I Sette finti colli

marzo 16, 2020

I sette colli "ufficiali" di Roma
Che Roma sia la città dei sette colli lo sanno tutti, ma che sia anche la città dei sette finti colli, sorti cioè ex novo, è meno noto. Non parliamo, d’altra parte, di grossi rilievi, facilmente individuabili, ma piuttosto di lievi alture, in molti casi semplici montarozzi, venutisi a creare per lo più dalle rovine accatastate e abbandonate dei fastosi edifici dell’Impero Romano. È accaduto nel corso dei secoli con tanto di acqua, vento e fango che hanno sgretolato e amalgamato quelle antiche mura diroccate, dando loro l’aspetto di colline naturali. Per esempio, Monte de’ Cenci, dietro piazza delle Cinque Scole, altro non è che una collinetta artificiale costituitasi con le macerie del teatro di Balbo e di altri edifici antichi. 

Via Monte de' Cenci
Non parve vero alla potente famiglia romana dei Cenci approfittare del luogo eminente per installarvi sopra la propria roccaforte e per erigervi, poi, il bel palazzone di famiglia che ha dato il toponimo al luogo. Pure Monte Savello è un piccolo colle fasullo formatosi sulla cavea del teatro di Marcello dove i nobili Savelli vi costruirono una magnifica residenza affidando i lavori niente di meno che a Baldassarre Peruzzi. Nel Medioevo era già detto “mons Fabiorum” dal fortilizio eretto dai Fabi.

Monte Savello
Che Montecitorio fosse anch’esso un colle posticcio lo si capì durante gli scavi del 1907 per la costruzione della nuova aula del palazzo del Parlamento. Allora si rinvennero molti materiali di risulta e resti di palafitte dalle quali fu chiaro “essere stato quel luogo depresso e paludoso e perciò rialzato per fondare gli edifici che sorsero in quella parte di Campo Marzio”. C’è pertanto qualcuno che ritiene che il termine citorio possa derivare da acceptioro, ovvero “raccolto”, proprio in riferimento alla terra di riporto.

Montecitorio
Meno chiaro il discorso sull'origine di Monte Giordano, dove svetta l’imponente Palazzo Taverna: per alcuni si sarebbe formato dalle rovine susseguite alle distruzioni di Roberto il Guiscardo, ma scavi archeologici veri e propri, che si sappia, non sono mai stati effettuati. Di certo il toponimo è riconducibile a Giordano Orsini, che nel Quattrocento trasformò un vecchio complesso fortificato nella sontuosa dimora principesca che vediamo ancora oggi.

Monte Giordano
Nel novero dei sette colli artificiali figurano, poi, il Secco e di Augusto (o il Della Farina e d’Oro, a seconda delle fonti) e, per finire, il Testaccio, senz'altro il più grande e il più famoso. È l’unico presente già in età romana e, soprattutto, di origine nient’affatto casuale, vuoi per incuria o per abbandono. È, infatti, il risultato di un preciso lavoro di accumulo dei cocci – ossia le testae – dei frammenti delle anfore contenenti i prodotti che sbarcavano nel vicino porto fluviale. In poche parole, si trattava di una discarica, un mondezzaio.

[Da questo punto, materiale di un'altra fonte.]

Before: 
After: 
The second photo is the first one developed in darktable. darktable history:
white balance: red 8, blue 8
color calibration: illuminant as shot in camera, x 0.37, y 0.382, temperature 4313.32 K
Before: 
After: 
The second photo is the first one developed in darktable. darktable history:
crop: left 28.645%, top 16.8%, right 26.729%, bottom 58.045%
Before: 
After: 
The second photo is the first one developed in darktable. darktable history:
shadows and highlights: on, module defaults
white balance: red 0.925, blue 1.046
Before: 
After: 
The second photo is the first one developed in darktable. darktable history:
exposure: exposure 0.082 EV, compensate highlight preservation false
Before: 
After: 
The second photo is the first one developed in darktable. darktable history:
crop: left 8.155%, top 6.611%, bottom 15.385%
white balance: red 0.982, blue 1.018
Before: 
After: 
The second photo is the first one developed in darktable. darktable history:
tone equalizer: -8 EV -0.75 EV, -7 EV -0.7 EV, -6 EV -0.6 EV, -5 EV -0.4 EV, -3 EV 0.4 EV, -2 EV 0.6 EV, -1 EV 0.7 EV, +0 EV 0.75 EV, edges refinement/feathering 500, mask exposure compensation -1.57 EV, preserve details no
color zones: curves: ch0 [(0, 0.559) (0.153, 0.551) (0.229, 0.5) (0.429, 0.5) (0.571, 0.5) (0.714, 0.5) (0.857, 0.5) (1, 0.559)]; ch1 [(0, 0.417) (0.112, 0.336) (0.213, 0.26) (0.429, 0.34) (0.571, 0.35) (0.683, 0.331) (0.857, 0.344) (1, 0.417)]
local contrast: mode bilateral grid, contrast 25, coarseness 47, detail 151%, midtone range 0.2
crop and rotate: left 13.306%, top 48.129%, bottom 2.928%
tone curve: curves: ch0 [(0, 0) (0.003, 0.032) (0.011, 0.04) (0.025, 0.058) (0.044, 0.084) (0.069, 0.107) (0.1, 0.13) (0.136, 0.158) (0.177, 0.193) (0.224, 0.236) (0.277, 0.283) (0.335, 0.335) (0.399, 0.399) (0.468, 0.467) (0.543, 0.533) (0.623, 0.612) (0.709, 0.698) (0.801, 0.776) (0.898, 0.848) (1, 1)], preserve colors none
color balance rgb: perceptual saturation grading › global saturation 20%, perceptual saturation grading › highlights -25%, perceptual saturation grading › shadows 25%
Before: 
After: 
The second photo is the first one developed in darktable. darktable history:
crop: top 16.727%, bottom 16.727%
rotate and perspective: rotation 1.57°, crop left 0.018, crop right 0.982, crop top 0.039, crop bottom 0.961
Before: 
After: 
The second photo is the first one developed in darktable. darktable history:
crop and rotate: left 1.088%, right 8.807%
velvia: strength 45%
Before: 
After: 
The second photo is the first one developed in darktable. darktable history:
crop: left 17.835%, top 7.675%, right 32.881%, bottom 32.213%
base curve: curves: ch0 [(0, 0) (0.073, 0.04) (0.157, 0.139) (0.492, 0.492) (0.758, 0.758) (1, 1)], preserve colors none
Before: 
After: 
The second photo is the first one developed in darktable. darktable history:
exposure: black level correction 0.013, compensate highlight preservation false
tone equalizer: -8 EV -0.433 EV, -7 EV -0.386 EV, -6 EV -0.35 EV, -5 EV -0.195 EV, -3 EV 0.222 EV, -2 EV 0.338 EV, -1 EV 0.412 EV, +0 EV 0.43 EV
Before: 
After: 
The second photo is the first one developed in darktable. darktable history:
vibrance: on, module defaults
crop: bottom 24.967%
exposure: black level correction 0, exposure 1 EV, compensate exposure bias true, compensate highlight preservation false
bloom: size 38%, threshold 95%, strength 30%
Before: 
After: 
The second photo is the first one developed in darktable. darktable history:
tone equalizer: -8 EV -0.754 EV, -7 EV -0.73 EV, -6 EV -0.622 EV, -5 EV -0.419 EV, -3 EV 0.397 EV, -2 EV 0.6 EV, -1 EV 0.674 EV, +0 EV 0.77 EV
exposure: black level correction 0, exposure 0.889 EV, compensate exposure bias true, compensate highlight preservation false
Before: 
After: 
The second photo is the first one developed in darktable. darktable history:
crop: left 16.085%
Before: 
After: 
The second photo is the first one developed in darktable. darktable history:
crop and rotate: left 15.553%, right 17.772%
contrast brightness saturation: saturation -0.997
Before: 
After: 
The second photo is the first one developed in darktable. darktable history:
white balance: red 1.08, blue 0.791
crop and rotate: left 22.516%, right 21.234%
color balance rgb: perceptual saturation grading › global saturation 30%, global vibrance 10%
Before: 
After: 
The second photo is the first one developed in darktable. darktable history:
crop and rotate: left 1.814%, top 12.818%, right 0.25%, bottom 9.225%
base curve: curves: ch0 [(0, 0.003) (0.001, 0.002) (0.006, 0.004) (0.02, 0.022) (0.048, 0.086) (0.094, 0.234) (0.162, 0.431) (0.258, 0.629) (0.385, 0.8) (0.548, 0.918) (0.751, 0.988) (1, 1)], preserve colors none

Questo luogo, tanto bistrattato dalla Roma imperiale, fu invece molto amato da quella papale e a seguire. Rappresentò, infatti, dopo il Medioevo, una meta prediletta dai cittadini per i giochi legati al carnevale, per le vendemmie e le cerimonie religiose. A partire dal XVI secolo vennero costruite le cantine dove la popolazione si ritrovava durante le famose ottobrate romane e, a conferma della considerazione raggiunta, il 9 dicembre 1921, all'appena nato XX rione di Roma, venne dato il glorioso nome di Testaccio.